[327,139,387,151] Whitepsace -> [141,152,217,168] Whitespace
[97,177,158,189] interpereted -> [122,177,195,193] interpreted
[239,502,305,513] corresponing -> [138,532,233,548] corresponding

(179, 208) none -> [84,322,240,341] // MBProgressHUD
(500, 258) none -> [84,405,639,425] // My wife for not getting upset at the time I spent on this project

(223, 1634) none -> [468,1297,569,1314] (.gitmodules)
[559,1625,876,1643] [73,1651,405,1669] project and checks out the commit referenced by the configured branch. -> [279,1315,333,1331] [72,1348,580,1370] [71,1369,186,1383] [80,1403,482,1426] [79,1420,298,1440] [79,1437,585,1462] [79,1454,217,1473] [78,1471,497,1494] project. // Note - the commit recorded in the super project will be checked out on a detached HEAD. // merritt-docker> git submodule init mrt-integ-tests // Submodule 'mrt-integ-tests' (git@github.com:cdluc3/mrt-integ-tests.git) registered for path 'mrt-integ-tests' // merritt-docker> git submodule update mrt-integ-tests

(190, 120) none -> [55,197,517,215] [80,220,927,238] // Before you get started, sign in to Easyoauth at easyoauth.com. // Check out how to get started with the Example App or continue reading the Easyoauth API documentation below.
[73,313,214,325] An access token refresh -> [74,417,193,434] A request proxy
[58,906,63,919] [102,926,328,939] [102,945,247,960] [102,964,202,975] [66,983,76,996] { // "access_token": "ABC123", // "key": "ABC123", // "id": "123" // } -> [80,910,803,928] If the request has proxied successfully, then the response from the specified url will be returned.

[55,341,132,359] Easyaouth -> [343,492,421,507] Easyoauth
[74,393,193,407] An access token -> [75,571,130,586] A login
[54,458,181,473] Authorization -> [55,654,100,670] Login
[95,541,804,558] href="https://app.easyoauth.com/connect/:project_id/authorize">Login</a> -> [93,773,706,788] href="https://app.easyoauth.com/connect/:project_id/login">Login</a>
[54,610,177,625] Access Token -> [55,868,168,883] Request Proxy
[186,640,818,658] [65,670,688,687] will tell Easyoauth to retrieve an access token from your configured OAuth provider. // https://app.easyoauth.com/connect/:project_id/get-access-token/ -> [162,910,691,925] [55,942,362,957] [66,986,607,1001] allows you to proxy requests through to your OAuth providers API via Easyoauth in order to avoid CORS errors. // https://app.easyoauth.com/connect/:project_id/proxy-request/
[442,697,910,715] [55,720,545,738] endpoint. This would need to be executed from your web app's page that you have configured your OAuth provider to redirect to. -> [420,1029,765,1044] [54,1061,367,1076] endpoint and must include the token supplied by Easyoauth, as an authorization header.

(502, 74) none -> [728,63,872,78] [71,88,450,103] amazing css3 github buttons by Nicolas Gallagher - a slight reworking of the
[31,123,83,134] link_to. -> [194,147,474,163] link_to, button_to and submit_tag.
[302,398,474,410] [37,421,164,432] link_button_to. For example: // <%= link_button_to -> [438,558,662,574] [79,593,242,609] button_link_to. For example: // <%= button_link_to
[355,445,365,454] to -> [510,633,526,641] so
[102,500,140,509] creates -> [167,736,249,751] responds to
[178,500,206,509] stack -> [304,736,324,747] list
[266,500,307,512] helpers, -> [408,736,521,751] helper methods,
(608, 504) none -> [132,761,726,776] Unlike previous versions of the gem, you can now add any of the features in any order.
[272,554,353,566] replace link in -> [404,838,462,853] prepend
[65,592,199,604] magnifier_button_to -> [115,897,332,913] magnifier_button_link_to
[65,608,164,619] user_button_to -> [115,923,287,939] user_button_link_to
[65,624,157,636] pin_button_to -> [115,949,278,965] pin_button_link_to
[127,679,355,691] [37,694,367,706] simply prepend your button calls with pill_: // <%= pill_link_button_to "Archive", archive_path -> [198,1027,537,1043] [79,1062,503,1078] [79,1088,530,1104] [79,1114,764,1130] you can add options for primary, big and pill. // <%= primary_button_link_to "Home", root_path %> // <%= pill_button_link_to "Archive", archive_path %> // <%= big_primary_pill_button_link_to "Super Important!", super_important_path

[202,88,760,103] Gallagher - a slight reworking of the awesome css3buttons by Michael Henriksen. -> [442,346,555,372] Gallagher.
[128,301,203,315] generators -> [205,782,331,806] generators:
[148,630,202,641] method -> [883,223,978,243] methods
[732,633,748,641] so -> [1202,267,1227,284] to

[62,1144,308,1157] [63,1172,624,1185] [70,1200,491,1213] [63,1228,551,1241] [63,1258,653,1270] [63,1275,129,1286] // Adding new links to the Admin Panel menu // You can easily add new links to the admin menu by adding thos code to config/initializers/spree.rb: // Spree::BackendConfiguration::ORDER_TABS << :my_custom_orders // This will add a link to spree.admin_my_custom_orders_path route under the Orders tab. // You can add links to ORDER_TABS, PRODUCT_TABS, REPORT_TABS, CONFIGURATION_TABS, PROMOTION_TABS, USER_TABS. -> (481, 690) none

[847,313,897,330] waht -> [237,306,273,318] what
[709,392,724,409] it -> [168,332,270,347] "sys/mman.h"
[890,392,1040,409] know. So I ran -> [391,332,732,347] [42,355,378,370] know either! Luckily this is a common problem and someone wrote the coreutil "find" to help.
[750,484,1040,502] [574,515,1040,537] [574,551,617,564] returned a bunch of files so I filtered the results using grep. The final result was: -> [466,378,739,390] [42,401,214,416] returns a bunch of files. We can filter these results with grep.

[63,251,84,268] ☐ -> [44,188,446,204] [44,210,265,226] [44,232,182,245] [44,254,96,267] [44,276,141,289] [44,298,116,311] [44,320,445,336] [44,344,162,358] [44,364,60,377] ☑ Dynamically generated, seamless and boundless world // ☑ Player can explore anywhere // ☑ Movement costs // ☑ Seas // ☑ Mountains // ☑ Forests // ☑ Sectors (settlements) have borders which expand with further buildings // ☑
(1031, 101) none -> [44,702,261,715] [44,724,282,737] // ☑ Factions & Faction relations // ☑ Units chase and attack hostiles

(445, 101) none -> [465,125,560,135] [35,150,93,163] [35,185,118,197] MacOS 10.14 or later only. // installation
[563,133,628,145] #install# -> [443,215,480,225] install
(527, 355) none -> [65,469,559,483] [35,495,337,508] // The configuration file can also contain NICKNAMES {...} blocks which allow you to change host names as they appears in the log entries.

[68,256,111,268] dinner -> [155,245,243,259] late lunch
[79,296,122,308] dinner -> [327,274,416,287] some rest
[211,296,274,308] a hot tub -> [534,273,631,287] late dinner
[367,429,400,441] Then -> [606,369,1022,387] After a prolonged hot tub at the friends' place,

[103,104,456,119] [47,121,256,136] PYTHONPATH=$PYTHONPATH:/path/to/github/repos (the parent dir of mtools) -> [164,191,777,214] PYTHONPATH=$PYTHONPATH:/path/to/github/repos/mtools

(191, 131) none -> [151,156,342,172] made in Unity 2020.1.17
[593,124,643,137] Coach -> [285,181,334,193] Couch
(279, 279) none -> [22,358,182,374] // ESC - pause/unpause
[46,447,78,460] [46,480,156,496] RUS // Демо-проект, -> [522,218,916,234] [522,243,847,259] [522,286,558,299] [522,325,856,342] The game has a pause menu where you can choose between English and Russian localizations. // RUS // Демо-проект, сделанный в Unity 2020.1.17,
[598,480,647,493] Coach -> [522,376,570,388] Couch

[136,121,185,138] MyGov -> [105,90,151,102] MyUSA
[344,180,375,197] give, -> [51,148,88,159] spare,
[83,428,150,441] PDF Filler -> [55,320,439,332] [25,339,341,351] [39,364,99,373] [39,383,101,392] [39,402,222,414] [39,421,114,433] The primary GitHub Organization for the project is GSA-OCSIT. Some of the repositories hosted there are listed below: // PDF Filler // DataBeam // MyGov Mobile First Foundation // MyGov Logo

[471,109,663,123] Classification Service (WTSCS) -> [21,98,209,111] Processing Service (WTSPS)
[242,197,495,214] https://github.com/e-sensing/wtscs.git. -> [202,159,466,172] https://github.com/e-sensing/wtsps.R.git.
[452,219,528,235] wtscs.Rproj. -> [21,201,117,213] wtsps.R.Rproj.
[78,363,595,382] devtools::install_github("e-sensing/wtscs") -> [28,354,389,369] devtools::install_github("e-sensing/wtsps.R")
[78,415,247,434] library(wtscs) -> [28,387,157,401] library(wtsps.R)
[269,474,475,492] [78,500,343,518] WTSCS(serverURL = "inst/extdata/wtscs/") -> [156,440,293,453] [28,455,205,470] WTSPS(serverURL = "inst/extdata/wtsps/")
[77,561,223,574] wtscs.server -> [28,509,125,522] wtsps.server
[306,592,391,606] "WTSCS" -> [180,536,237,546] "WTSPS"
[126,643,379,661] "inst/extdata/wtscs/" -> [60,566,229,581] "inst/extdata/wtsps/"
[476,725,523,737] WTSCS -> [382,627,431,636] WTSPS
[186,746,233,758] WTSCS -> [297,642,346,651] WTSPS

INSTRUCTIONS TO FOLLOW:
Print exactly the lines from the beginning of the entries through the line with "(179, 208) none". Output nothing more.

OUTPUT:
[327,139,387,151] Whitepsace -> [141,152,217,168] Whitespace
[97,177,158,189] interpereted -> [122,177,195,193] interpreted
[239,502,305,513] corresponing -> [138,532,233,548] corresponding

(179, 208) none -> [84,322,240,341] // MBProgressHUD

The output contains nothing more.